По пятницам, в день получки, нас поражали суммы, которые возбужденно получали кадровые Васи и Вани. Это были самые веселые и крепкие мужики, каких я только знал. Не дураки выпить к тому же. Прямо в разгар разгрузки фуры они доставали из-за пазухи бутылку и, широко расставив ноги и запрокинув голову, закладывали в себя изрядную порцию для сугрева.
Когда нам выпадала ночная смена, мы разводили костерок под парапетом или в складском помещении, варили в ведре с подсоленной водой свиную ляжку или трех куриц и закатывали полуночный пир. Мы уже подружились с местными рабочими, и нас иногда ставили на разгрузку говядины — мороженые полутуши, которые кадровые грузчики легко таскали на плече, мы могли их поднять только вдвоем. Зарабатывали мы теперь ломовые деньжищи, и нам очень нравилось вареное мясо, единственной приправой к которому были соль и перец. Отблески ночного костра играли на наших счастливых лицах.

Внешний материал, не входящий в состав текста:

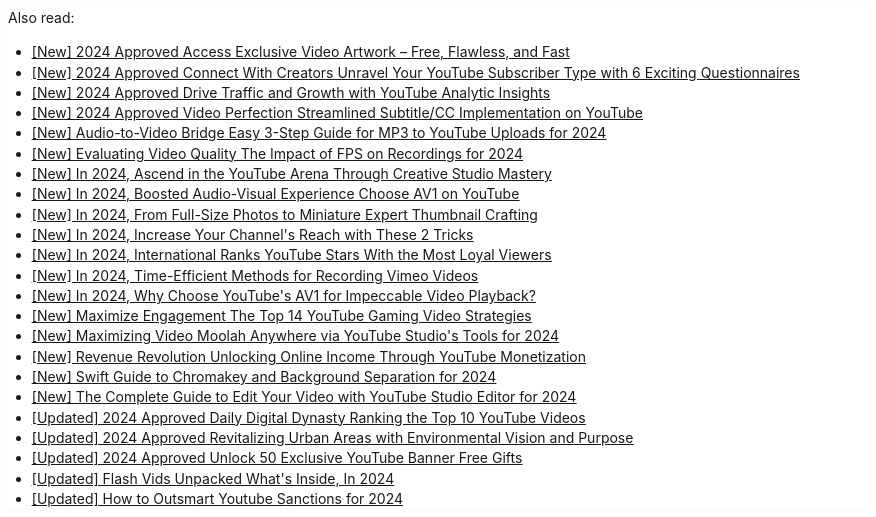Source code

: <span class="atpl-alsoreadstyle">Also read:</span>
<div><ul>
<li><a href="https://youtube-docs.techidaily.com/024-approved-access-exclusive-video-artwork-free-flawless-and-fast/"><u>[New] 2024 Approved  Access Exclusive Video Artwork – Free, Flawless, and Fast</u></a></li>
<li><a href="https://youtube-docs.techidaily.com/024-approved-connect-with-creators-unravel-your-youtube-subscriber-type-with-6-exciting-questionnaires/"><u>[New] 2024 Approved  Connect With Creators  Unravel Your YouTube Subscriber Type with 6 Exciting Questionnaires</u></a></li>
<li><a href="https://youtube-docs.techidaily.com/024-approved-drive-traffic-and-growth-with-youtube-analytic-insights/"><u>[New] 2024 Approved  Drive Traffic and Growth with YouTube Analytic Insights</u></a></li>
<li><a href="https://youtube-docs.techidaily.com/024-approved-video-perfection-streamlined-subtitlecc-implementation-on-youtube/"><u>[New] 2024 Approved  Video Perfection  Streamlined Subtitle/CC Implementation on YouTube</u></a></li>
<li><a href="https://youtube-docs.techidaily.com/udio-to-video-bridge-easy-3-step-guide-for-mp3-to-youtube-uploads-for-2024/"><u>[New] Audio-to-Video Bridge  Easy 3-Step Guide for MP3 to YouTube Uploads for 2024</u></a></li>
<li><a href="https://screen-recording.techidaily.com/new-evaluating-video-quality-the-impact-of-fps-on-recordings-for-2024/"><u>[New] Evaluating Video Quality  The Impact of FPS on Recordings for 2024</u></a></li>
<li><a href="https://youtube-docs.techidaily.com/n-2024-ascend-in-the-youtube-arena-through-creative-studio-mastery/"><u>[New] In 2024, Ascend in the YouTube Arena Through Creative Studio Mastery</u></a></li>
<li><a href="https://youtube-docs.techidaily.com/n-2024-boosted-audio-visual-experience-choose-av1-on-youtube/"><u>[New] In 2024, Boosted Audio-Visual Experience  Choose AV1 on YouTube</u></a></li>
<li><a href="https://vimeo-videos.techidaily.com/new-in-2024-from-full-size-photos-to-miniature-expert-thumbnail-crafting/"><u>[New] In 2024, From Full-Size Photos to Miniature  Expert Thumbnail Crafting</u></a></li>
<li><a href="https://youtube-docs.techidaily.com/n-2024-increase-your-channels-reach-with-these-2-tricks/"><u>[New] In 2024, Increase Your Channel's Reach with These 2 Tricks</u></a></li>
<li><a href="https://youtube-docs.techidaily.com/n-2024-international-ranks-youtube-stars-with-the-most-loyal-viewers/"><u>[New] In 2024, International Ranks  YouTube Stars With the Most Loyal Viewers</u></a></li>
<li><a href="https://on-screen-recording.techidaily.com/new-in-2024-time-efficient-methods-for-recording-vimeo-videos/"><u>[New] In 2024, Time-Efficient Methods for Recording Vimeo Videos</u></a></li>
<li><a href="https://youtube-docs.techidaily.com/n-2024-why-choose-youtubes-av1-for-impeccable-video-playback/"><u>[New] In 2024, Why Choose YouTube's AV1 for Impeccable Video Playback?</u></a></li>
<li><a href="https://youtube-docs.techidaily.com/aximize-engagement-the-top-14-youtube-gaming-video-strategies/"><u>[New] Maximize Engagement  The Top 14 YouTube Gaming Video Strategies</u></a></li>
<li><a href="https://youtube-docs.techidaily.com/aximizing-video-moolah-anywhere-via-youtube-studios-tools-for-2024/"><u>[New] Maximizing Video Moolah Anywhere via YouTube Studio's Tools for 2024</u></a></li>
<li><a href="https://youtube-docs.techidaily.com/evenue-revolution-unlocking-online-income-through-youtube-monetization/"><u>[New] Revenue Revolution  Unlocking Online Income Through YouTube Monetization</u></a></li>
<li><a href="https://youtube-docs.techidaily.com/wift-guide-to-chromakey-and-background-separation-for-2024/"><u>[New] Swift Guide to Chromakey and Background Separation for 2024</u></a></li>
<li><a href="https://youtube-docs.techidaily.com/he-complete-guide-to-edit-your-video-with-youtube-studio-editor-for-2024/"><u>[New] The Complete Guide to Edit Your Video with YouTube Studio Editor for 2024</u></a></li>
<li><a href="https://youtube-docs.techidaily.com/ed-2024-approved-daily-digital-dynasty-ranking-the-top-10-youtube-videos/"><u>[Updated] 2024 Approved  Daily Digital Dynasty  Ranking the Top 10 YouTube Videos</u></a></li>
<li><a href="https://youtube-docs.techidaily.com/ed-2024-approved-revitalizing-urban-areas-with-environmental-vision-and-purpose/"><u>[Updated] 2024 Approved  Revitalizing Urban Areas with Environmental Vision and Purpose</u></a></li>
<li><a href="https://youtube-docs.techidaily.com/ed-2024-approved-unlock-50-exclusive-youtube-banner-free-gifts/"><u>[Updated] 2024 Approved  Unlock 50 Exclusive YouTube Banner Free Gifts</u></a></li>
<li><a href="https://youtube-docs.techidaily.com/ed-flash-vids-unpacked-whats-inside-in-2024/"><u>[Updated] Flash Vids Unpacked  What's Inside, In 2024</u></a></li>
<li><a href="https://youtube-docs.techidaily.com/ed-how-to-outsmart-youtube-sanctions-for-2024/"><u>[Updated] How to Outsmart Youtube Sanctions for 2024</u></a></li>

Я начал носить топорик в потайном кармане, пришитом к подкладке пальто, как у Раскольникова, и после работы устраивал дома посиделки с друзьями. Мой портфель, который мы тайком перетаскивали через забор, был набит съестным: большими брусками сливочного масла, сыра, соленого сала. Всего было навалом.
Однажды в конце августа, когда пошли затяжные дожди, а вечера стали темным и прохладными, Франк передавал мне через забор портфель, полный мяса. И тут я увидел силуэт человека, идущего по дорожке в мою сторону. «Ну все, — подумал я. — За шкирку — и на Кубу». Отрицать факт кражи было бесполезно: портфель, полный ворованного, был у меня в руках, и прохожий видел, как я его получил из-за забора хладокомбината.
На всей улице не было видно ни души, и я не собирался сдаваться этому единственному свидетелю. Я уже приготовился зашвырнуть портфель подальше в траву и дать деру, когда заметил, что этот тип совсем не торопится хватать меня за руку, а спокойно идет своей дорогой. Поравнявшись со мной, похлопал меня по плечу: «Воруешь, дружок? Все тут тащат по чуть-чуть. Это нормально. Государство у нас богатое. Каждый по чуть-чуть. Почему нет? Только осторожно, ребята. По чуть-чуть. Не больше…»
Так прошло мое студенческое лето без отдыха.